Cortei a comunicação e me apressei em mijar nela, pura e simplesmente fiz questão de que ela tomasse uma boa parte, não sem antes ter banhado o rosto dela, os peitos e, com o que sobrou, tudo o que mais pude.
—Estava gostosa? — perguntei.
—Sim, respondeu. A Iwase falava comigo em japonês, eu entendia ela perfeitamente e ela entendia meu espanhol como se fosse a língua materna dela.
-adoraria chupar o seu.
—Mas acabou de tomar muito leite, seria melhor esperar um pouco. — respondeu a japonesa com um tom safado, mostrando o cuidado com o macho dela como uma mulher superior.
Ele me fez saber que quanto mais eu aguentasse, mais dourado e gostoso ia ficar. Também me ofereceu fazer numa jarra e guardar na geladeira. Mas preferi tomar quentinho, saindo na hora, porque acho que senão as vitaminas não estão no auge. Mas pensei em mais tarde fazer um bom coquetel, pra me refrescar do calor na hora do pôr do sol.
Sempre fui a favor de pensar que os maiores elixires são os que saem das mulheres; verdadeiras poções. Muito mais que os sucos de frutas e ejaculações de ervas. Por isso, dediquei minha vida, além de me tornar um erudito em toda ciência, estudei a alquimia do ponto de vista de um apreciador de fluidos femininos.
Tinha uns peitos deliciosos, mas como quando ela ficava excitada não parava de sair porra, já tínhamos encharcado o ambiente todo com o leite dela e eu já estava satisfeito, resolvi cheirar os peidos dela por um tempo. As flatulências dela eram perfeitas, ecoavam forte na minha boca e nariz; tinham um gosto temperado, gostoso.
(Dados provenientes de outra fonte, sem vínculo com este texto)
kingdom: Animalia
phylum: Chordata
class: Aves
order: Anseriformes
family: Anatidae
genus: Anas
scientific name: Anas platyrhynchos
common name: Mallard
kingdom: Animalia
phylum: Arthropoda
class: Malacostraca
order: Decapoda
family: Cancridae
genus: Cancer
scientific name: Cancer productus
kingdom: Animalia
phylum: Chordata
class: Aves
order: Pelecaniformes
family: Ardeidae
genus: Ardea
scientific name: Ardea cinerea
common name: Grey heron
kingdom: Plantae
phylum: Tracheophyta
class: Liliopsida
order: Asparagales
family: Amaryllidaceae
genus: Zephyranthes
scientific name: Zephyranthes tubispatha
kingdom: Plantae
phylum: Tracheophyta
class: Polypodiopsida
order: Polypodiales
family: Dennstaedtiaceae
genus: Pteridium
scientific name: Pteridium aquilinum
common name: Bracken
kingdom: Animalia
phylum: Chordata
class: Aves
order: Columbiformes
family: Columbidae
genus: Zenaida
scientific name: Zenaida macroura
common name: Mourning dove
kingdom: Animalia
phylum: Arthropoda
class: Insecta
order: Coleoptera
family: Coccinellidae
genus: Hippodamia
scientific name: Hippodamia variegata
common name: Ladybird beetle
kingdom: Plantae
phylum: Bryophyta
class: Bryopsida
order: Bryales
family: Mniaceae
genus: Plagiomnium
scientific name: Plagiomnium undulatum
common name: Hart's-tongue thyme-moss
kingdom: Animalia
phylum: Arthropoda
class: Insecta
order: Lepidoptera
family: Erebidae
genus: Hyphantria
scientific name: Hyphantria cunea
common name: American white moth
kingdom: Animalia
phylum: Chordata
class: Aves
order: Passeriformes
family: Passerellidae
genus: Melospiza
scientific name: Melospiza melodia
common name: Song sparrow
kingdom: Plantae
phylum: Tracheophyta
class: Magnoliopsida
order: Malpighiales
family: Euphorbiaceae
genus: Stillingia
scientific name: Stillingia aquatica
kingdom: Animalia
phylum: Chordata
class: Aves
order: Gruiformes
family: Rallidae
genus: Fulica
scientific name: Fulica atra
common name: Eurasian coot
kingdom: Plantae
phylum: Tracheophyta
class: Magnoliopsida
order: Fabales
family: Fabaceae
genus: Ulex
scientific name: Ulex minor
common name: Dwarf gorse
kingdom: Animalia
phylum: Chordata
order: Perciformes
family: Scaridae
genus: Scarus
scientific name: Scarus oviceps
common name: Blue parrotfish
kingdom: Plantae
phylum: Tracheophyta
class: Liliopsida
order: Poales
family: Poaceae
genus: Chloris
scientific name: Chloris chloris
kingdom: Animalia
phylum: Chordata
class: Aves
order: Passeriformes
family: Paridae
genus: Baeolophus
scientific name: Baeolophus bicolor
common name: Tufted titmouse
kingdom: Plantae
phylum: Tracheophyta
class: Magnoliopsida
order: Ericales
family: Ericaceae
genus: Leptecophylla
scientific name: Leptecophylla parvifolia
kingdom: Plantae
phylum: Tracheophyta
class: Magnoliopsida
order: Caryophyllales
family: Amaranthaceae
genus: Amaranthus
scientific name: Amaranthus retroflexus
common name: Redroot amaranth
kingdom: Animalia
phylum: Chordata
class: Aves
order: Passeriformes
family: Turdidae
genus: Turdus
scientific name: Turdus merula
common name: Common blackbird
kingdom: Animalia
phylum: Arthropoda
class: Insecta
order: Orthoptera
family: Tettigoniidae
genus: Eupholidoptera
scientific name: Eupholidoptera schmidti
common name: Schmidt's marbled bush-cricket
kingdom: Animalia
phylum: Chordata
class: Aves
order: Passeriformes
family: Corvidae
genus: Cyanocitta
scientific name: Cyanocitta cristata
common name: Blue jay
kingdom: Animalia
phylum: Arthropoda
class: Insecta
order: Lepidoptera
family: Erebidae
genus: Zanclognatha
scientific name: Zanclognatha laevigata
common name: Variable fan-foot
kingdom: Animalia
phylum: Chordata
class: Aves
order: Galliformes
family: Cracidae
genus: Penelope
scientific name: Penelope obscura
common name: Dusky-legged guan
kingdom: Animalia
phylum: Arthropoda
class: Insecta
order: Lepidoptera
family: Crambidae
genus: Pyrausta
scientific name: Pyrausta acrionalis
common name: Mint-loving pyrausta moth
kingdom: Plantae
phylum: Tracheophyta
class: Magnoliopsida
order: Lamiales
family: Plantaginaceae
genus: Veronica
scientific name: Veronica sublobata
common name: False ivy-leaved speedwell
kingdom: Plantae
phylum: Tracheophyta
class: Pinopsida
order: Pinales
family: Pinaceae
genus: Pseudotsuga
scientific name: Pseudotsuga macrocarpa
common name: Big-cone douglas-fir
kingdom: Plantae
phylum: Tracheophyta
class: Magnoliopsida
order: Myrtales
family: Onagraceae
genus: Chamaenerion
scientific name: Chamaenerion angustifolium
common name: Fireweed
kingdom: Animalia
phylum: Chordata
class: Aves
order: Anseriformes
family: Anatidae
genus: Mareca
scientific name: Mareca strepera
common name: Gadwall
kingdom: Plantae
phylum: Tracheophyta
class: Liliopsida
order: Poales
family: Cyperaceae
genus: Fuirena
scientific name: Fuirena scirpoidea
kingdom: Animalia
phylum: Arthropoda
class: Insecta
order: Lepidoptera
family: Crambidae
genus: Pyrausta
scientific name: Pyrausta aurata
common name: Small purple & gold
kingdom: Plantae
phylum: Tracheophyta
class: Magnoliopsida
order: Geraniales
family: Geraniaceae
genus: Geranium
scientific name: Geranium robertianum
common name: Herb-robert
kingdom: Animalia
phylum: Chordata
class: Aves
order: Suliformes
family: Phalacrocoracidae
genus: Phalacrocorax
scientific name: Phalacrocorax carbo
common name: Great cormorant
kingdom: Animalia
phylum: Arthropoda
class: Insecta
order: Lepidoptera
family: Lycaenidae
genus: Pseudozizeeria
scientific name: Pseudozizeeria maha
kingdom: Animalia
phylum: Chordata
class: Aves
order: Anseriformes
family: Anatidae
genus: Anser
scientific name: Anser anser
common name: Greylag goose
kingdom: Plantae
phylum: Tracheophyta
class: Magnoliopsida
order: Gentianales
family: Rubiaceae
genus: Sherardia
Ela agia naturalmente, como uma mulher alimentando seu homem provedor.
- Quer comer minha bosta?
- não, obrigado. embora tudo que saia de você seja delicioso, não curto comer merda, me dá nojo.
Enquanto a conversa rolava, ela tinha a bunda na minha cara, soltava uns ventos quentes e eu lambia o cu dela.
Desculpa, não quis te ofender.
—não me ofende, se você pedisse, eu chupava ela pra você.
—de qualquer forma, agora que sei que você não tá a fim, não quero fazer.
Respondi com outra lambida, dando a entender que tava adorando a bunda dela na minha boca.
Poucos minutos depois, decidi começar a fazer o preparado pra encerrar aquela tarde gostosa com mais um prazer.
—Tá com vontade de fazer xixi? — falei com tesão.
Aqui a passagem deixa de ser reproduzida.